O início de novembro marca seis meses desde o início da enchente que devastou o Rio Grande do Sul e consagrou a maior tragédia ambiental de sua história. Após a ocorrência do evento climático extremo, os governos federal e estadual se mobilizaram para anunciar medidas que buscavam acelerar a recuperação estrutural, econômica e social do Estado. Dos cerca de R$ 114,8 bilhões já anunciados, aproximadamente R$ 54,9 bilhões, 47,8% do total, foi efetivamente repassado para financiar essas ações.
Desse montante total, cerca de R$ 110,9 bilhões são referentes a medidas anunciadas e realizadas pelo governo federal, dos quais aproximadamente R$ 52,7 bilhões, ou 47,5%, já foi investido de fato no Rio Grande do Sul. Já o governo estadual anunciou por volta de R$ 3,8 bilhões em ações, com repasse efetivo próximo a R$ 2,1 bilhões, que representa 55,4% do total. O Painel da Reconstrução, ferramenta desenvolvida pelo Grupo RBS, acompanha os anúncios do poder público e monitora os repasses realizados.
— É um certo padrão quando ocorre esse tipo de catástrofe. Primeiro, há uma mobilização muito grande do poder público, ainda durante a ocorrência do fato, que começa a anunciar ações para combater os efeitos do evento, e muitas dessas medidas iniciais têm caráter emergencial, com salvamentos, abrigos. Depois, em uma segunda etapa, as ações que exigem maior planejamento e execução com prazo mais longo devem começar a ser postas em prática — afirma Gustavo Frio, economista e professor da Escola de Negócios da PUCRS.
O primeiro grande pacote de medidas para ajudar na recuperação do Rio Grande do Sul após o início da enchente foi apresentado pelo governo federal em 9 de maio, somando R$ 50 bilhões em anúncios. Poucos dias depois, em 15 de maio, foi oficializada a criação do Ministério da Reconstrução, órgão estabelecido em Porto Alegre para coordenar as ações do Palácio do Planalto em solo gaúcho. Chefiado por Paulo Pimenta, a pasta funcionou por quatro meses com esse status, até em setembro ser transformada em uma secretaria ligada à Casa Civil, com previsão de existir até o final de dezembro, agora sob comando do secretário Maneco Hassen.

=-=-=

*Lista de atividades:*
1. No texto sobre a enchente, altere o trecho que começa em "Desse montante total, cerca" e termina após "os repasses realizados.", trocando "ferramenta" por "plataforma".
2. Responda com base no texto sobre a enchente:
(a) Quanto o governo estadual anunciou em ações?
(b) Em que data o governo federal apresentou o primeiro grande pacote de medidas?
(c) Quem comanda a secretaria ligada à Casa Civil?

*Conjunto de dados:*
=-=-=

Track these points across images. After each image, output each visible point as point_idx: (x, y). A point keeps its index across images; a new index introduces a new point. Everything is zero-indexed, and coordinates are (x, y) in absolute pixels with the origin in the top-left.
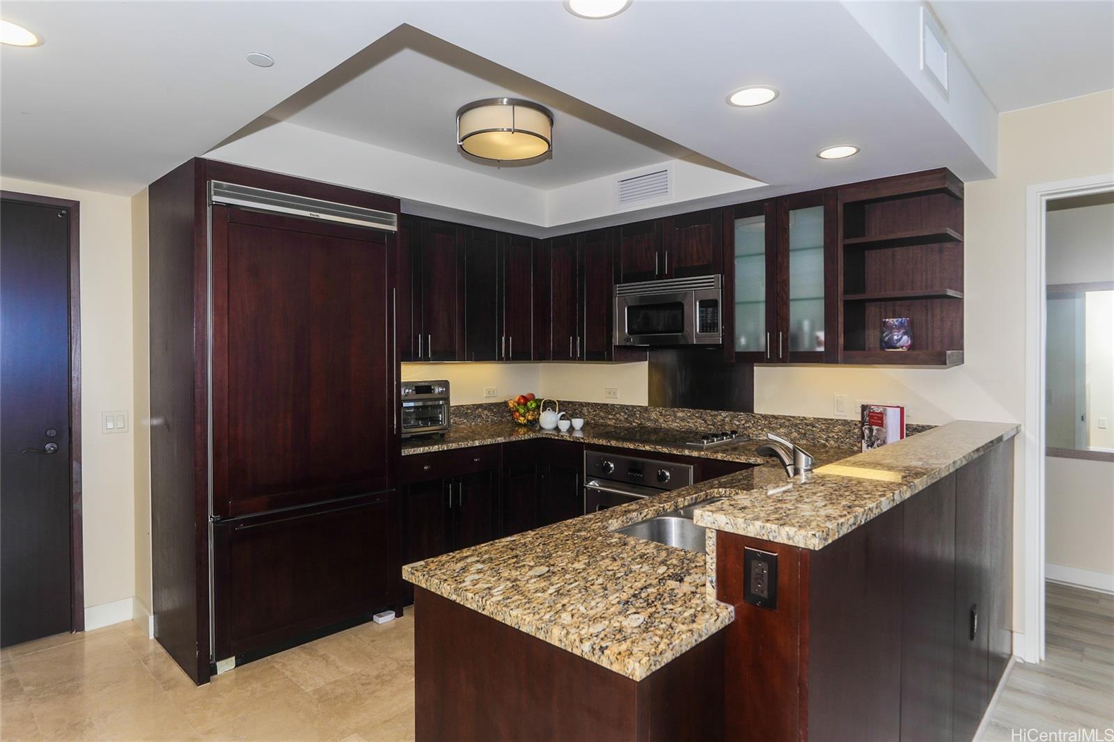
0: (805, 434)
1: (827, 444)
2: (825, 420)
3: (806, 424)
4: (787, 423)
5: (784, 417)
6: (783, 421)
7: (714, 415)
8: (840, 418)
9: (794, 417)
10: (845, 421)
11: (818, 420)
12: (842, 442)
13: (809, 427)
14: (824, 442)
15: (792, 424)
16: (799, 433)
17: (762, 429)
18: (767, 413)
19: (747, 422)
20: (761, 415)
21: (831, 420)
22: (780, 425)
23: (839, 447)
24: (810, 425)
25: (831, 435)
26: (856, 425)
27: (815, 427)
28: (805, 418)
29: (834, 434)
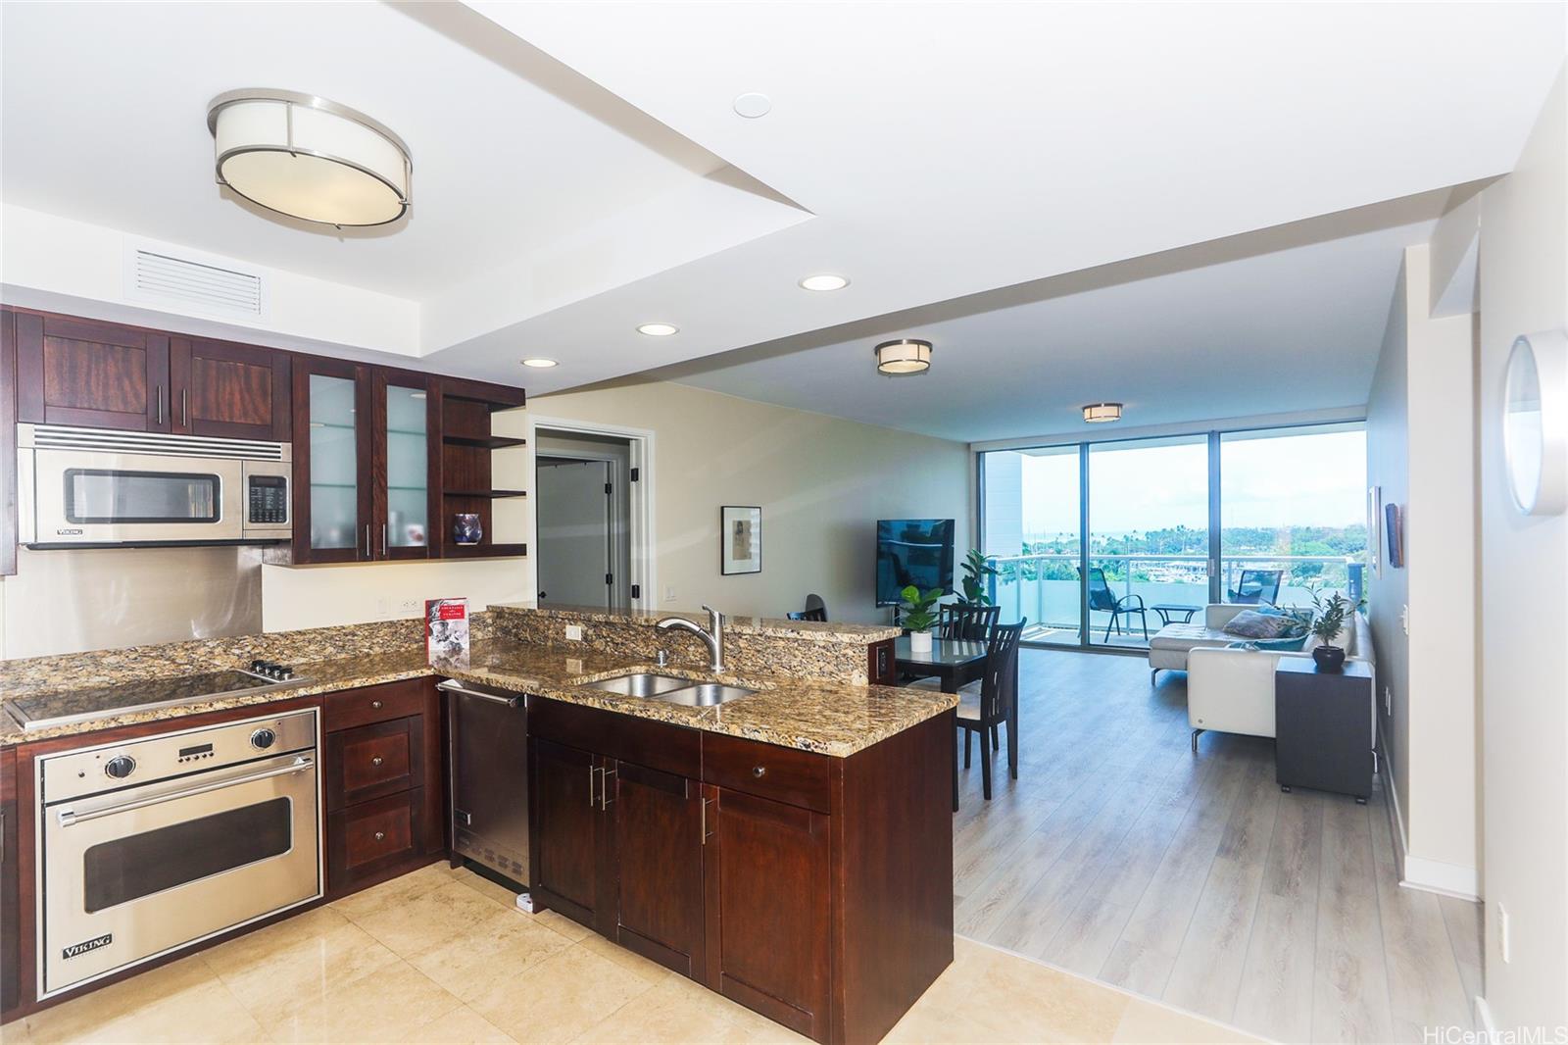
0: (343, 647)
1: (371, 652)
2: (368, 625)
3: (346, 635)
4: (319, 638)
5: (315, 631)
6: (313, 635)
7: (192, 648)
8: (386, 620)
9: (328, 629)
10: (391, 622)
11: (359, 627)
12: (388, 646)
13: (349, 637)
14: (366, 650)
15: (327, 637)
16: (335, 646)
17: (281, 653)
18: (288, 630)
19: (255, 647)
20: (279, 634)
21: (376, 624)
22: (309, 642)
23: (385, 653)
24: (350, 634)
25: (375, 641)
26: (402, 625)
27: (356, 635)
28: (344, 628)
29: (378, 639)
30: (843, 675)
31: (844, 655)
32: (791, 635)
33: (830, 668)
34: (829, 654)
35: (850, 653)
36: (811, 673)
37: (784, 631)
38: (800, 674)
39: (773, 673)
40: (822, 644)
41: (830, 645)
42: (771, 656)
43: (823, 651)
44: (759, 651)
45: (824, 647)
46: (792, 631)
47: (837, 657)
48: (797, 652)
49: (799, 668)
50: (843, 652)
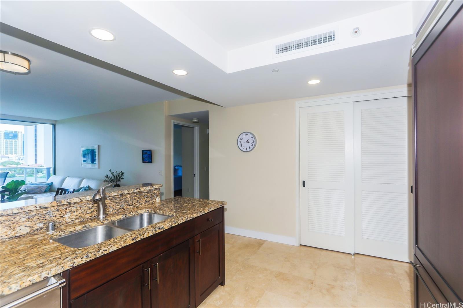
30: (153, 200)
31: (154, 193)
32: (136, 191)
33: (149, 199)
34: (148, 194)
35: (156, 192)
36: (141, 204)
37: (133, 190)
38: (137, 206)
39: (124, 210)
40: (146, 191)
41: (149, 191)
42: (123, 203)
43: (146, 194)
44: (117, 202)
45: (147, 192)
46: (137, 189)
47: (151, 194)
48: (136, 197)
49: (137, 203)
50: (153, 192)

=-=-=

*Respostas das tarefas:*
1.
Desse montante total, cerca de R$ 110,9 bilhões são referentes a medidas anunciadas e realizadas pelo governo federal, dos quais aproximadamente R$ 52,7 bilhões, ou 47,5%, já foi investido de fato no Rio Grande do Sul. Já o governo estadual anunciou por volta de R$ 3,8 bilhões em ações, com repasse efetivo próximo a R$ 2,1 bilhões, que representa 55,4% do total. O Painel da Reconstrução, plataforma desenvolvida pelo Grupo RBS, acompanha os anúncios do poder público e monitora os repasses realizados.

2.
(a) Por volta de R$ 3,8 bilhões.
(b) Em 9 de maio.
(c) O secretário Maneco Hassen.